[Records from a collection]
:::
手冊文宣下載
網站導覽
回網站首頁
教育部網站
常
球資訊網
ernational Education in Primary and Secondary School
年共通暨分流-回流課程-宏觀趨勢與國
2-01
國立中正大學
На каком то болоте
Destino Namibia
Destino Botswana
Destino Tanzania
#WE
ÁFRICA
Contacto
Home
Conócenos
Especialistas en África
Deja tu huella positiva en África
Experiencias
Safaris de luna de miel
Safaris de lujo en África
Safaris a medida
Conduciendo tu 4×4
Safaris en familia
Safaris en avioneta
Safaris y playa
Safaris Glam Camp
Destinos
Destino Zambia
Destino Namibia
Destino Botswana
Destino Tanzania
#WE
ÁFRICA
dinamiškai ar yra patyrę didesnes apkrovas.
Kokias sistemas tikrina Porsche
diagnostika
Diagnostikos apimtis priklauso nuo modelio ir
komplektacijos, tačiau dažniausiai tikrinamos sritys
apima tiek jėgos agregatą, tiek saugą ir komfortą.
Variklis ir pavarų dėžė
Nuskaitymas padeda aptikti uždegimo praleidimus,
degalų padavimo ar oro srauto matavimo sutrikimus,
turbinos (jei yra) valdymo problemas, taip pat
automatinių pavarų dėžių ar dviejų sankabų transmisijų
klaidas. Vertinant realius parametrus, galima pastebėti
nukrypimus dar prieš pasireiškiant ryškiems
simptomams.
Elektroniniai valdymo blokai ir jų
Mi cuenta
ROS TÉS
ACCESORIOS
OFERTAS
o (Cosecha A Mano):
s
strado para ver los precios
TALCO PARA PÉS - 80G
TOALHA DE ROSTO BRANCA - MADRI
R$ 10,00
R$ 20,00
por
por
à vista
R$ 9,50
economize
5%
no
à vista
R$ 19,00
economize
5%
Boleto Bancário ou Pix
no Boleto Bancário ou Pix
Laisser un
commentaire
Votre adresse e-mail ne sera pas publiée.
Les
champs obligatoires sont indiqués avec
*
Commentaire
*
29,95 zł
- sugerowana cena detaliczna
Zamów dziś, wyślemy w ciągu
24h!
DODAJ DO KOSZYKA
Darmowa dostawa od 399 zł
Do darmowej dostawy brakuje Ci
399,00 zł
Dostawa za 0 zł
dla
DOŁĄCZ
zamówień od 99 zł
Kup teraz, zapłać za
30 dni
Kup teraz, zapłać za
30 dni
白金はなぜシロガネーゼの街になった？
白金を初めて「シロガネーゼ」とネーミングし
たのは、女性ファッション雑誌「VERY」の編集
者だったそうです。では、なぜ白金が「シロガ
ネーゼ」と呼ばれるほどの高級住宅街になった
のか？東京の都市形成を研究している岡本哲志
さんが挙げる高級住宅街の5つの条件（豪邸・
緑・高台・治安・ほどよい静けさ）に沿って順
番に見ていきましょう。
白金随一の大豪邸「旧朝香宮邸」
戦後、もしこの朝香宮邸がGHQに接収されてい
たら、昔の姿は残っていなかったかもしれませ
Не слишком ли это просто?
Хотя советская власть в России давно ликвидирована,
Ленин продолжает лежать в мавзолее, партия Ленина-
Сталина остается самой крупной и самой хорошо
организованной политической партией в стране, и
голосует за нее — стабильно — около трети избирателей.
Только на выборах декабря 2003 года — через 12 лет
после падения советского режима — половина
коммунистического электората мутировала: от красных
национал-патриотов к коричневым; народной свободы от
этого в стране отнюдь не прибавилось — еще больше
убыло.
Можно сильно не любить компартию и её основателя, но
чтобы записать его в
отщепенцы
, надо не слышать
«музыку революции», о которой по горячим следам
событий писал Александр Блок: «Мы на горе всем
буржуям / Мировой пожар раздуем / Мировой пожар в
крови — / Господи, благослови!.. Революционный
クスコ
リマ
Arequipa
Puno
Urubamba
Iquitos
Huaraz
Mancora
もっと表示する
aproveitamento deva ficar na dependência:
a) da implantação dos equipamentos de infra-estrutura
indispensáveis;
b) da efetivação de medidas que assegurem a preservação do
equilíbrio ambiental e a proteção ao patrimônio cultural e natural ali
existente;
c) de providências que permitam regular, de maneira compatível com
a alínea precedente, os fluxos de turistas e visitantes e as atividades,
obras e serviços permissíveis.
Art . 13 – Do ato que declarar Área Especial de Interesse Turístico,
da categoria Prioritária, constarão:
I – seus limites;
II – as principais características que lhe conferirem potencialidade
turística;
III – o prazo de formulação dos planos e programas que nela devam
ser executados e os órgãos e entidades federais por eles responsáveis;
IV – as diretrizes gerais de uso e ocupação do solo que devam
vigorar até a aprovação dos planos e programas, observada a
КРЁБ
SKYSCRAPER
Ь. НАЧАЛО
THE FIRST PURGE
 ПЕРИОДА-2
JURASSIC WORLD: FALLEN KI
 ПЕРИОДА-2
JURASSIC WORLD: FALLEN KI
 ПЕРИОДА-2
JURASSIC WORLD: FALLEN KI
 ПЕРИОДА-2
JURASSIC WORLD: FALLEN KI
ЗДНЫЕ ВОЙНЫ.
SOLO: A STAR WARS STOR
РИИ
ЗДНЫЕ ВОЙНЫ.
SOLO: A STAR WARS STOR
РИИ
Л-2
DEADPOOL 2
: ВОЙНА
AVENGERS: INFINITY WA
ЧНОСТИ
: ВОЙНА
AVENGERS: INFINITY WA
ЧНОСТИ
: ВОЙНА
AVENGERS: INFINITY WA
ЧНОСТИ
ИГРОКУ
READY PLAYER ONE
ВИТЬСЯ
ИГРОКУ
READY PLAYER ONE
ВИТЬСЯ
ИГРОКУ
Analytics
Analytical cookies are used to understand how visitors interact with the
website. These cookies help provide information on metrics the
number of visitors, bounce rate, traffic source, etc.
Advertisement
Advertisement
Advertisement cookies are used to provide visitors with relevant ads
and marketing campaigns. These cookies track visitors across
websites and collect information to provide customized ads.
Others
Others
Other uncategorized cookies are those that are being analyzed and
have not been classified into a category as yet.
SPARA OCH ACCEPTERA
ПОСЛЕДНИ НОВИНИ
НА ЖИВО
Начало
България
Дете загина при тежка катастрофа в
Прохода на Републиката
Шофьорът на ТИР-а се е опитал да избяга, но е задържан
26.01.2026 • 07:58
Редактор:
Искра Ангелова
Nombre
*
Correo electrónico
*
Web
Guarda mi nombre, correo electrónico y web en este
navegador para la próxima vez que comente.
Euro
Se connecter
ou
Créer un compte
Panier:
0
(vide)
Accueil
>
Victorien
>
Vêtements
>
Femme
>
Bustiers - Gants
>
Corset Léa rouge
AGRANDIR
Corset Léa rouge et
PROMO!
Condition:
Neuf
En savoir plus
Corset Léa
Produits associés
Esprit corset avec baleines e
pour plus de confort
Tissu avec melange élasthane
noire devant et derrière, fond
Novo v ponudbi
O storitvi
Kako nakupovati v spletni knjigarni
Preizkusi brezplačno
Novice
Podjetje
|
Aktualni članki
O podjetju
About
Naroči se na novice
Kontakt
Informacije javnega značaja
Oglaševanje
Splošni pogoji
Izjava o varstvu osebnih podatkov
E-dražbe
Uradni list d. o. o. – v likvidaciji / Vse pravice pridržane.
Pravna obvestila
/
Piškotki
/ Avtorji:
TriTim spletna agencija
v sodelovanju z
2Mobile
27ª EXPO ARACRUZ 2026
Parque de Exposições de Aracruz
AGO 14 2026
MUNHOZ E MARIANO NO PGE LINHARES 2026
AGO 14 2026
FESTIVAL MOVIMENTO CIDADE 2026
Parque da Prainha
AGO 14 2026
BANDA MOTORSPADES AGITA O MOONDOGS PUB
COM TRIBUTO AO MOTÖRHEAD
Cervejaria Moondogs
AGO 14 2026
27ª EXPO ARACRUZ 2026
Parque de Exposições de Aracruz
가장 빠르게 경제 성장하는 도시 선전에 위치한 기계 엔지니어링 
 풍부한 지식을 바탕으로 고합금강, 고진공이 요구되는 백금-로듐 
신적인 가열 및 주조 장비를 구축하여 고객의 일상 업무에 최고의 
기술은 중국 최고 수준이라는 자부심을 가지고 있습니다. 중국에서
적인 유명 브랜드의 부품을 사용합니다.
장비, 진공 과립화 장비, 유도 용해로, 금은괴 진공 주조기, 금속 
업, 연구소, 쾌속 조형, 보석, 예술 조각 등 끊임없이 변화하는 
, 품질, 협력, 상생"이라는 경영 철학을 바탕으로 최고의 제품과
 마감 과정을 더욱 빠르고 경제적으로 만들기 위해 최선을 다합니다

* What the exercise asks
Repeat the material word for word, beginning with its first line and ending after the line that contains "diagnostika".

* Task output
:::
手冊文宣下載
網站導覽
回網站首頁
教育部網站
常
球資訊網
ernational Education in Primary and Secondary School
年共通暨分流-回流課程-宏觀趨勢與國
2-01
國立中正大學
На каком то болоте
Destino Namibia
Destino Botswana
Destino Tanzania
#WE
ÁFRICA
Contacto
Home
Conócenos
Especialistas en África
Deja tu huella positiva en África
Experiencias
Safaris de luna de miel
Safaris de lujo en África
Safaris a medida
Conduciendo tu 4×4
Safaris en familia
Safaris en avioneta
Safaris y playa
Safaris Glam Camp
Destinos
Destino Zambia
Destino Namibia
Destino Botswana
Destino Tanzania
#WE
ÁFRICA
dinamiškai ar yra patyrę didesnes apkrovas.
Kokias sistemas tikrina Porsche
diagnostika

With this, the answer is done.